Govt sets space norms to keep schools on leash in city

Govt sets space norms to keep schools on leash in city

A notification by the government has spelt out particular guidelines for the functioning of schools and also drawn up specifications on the infrastructure. File photo

Putting an end to the unbridled growth of schools that have mushroomed across Bengaluru, the government has laid down stringent rules for their setting up and functioning in the state.

A notification by the government has spelt out particular guidelines for the functioning of schools and also drawn up specifications on the infrastructure.

It may be recollected that a few years ago, the government — upset by the number of applications it received for starting schools — had contemplated imposing a ban on establishing new ones.

The fresh guidelines will effectively check to start of schools in the basements of buildings with little ventilation or in shed-like structures. The new rules are set to ensure better safety for children.

Emphasis has been given to pre-primary schools as well. Any school that has been established after 2017-18 and is yet to secure permission from the department of education to commence classes is bound by these guidelines.

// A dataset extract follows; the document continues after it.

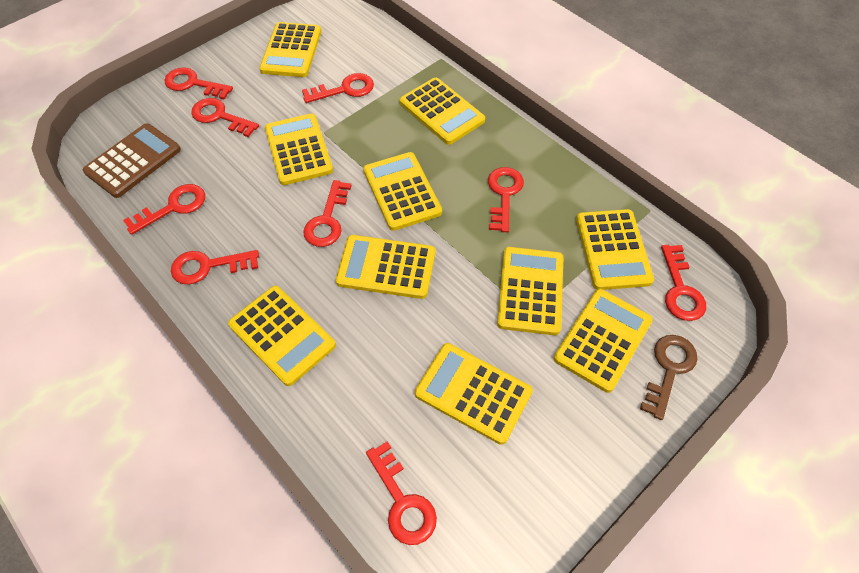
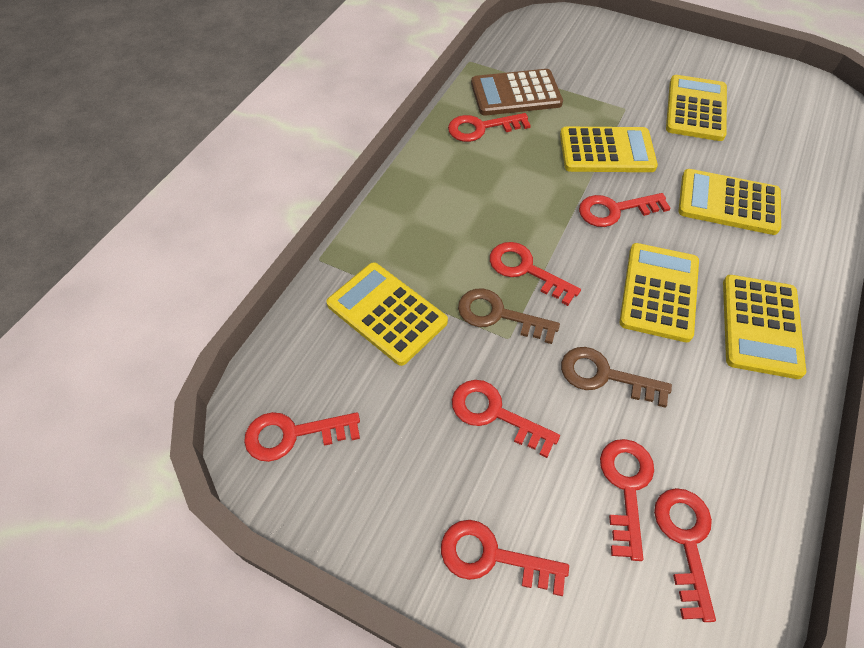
brown key: [640,335,698,420] = 1 -> [458,288,560,344] [561,347,672,408] = 2
red key: [123,184,205,235] [165,67,233,100] [171,250,259,285] [191,98,259,137] [302,73,374,103] [303,180,352,247] [366,441,437,545] [488,167,524,232] [661,245,706,321] = 9 -> [244,412,360,462] [441,520,569,596] [448,113,531,142] [452,380,560,458] [490,242,581,306] [579,193,671,227] [600,439,654,561] [654,488,716,622] = 8
yellow calculator: [228,286,336,386] [259,22,321,77] [265,114,333,185] [336,235,435,299] [363,152,442,231] [400,77,485,145] [415,343,533,445] [497,247,564,335] [554,289,653,393] [576,209,654,290] = 10 -> [326,262,448,366] [560,127,658,172] [620,243,699,342] [666,75,727,141] [678,169,781,235] [723,275,806,379] = 6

Pre-primary classes are to be conducted only on the ground floor of the school building with an area of at least 2,000 square feet.

In what could be a measure to also curb excessive intake of students, the area ought to be provided per student has also been recommended.

One square metre space in the carpet area must be provided per student.

Nagasimha G Rao from the Child Rights Trust said, “Schools have no playing field in several places. A lobby of schools had approached the government seeking an excuse that children will be taken to nearby parks and corporation fields. There are several schools with no ground nearby, and many give physical education a skip.”

Stating that schools must grow horizontally and vertically, he said that having such guidelines will ensure children have some place to play.

“The UNCRC Article 31 states that children have a right to play. Ideally, these rules must apply to existing schools as well. Why the discrimination?” he sought to know.

Meanwhile, Shashi Kumar, general secretary, Association of Managements of Private Schools in Karnataka (KAMS), said that it was a welcome move by the government.

“These specified dimensions of areas are minimum requisites for a child to groom. If not, schools are started even in sheds,” he said.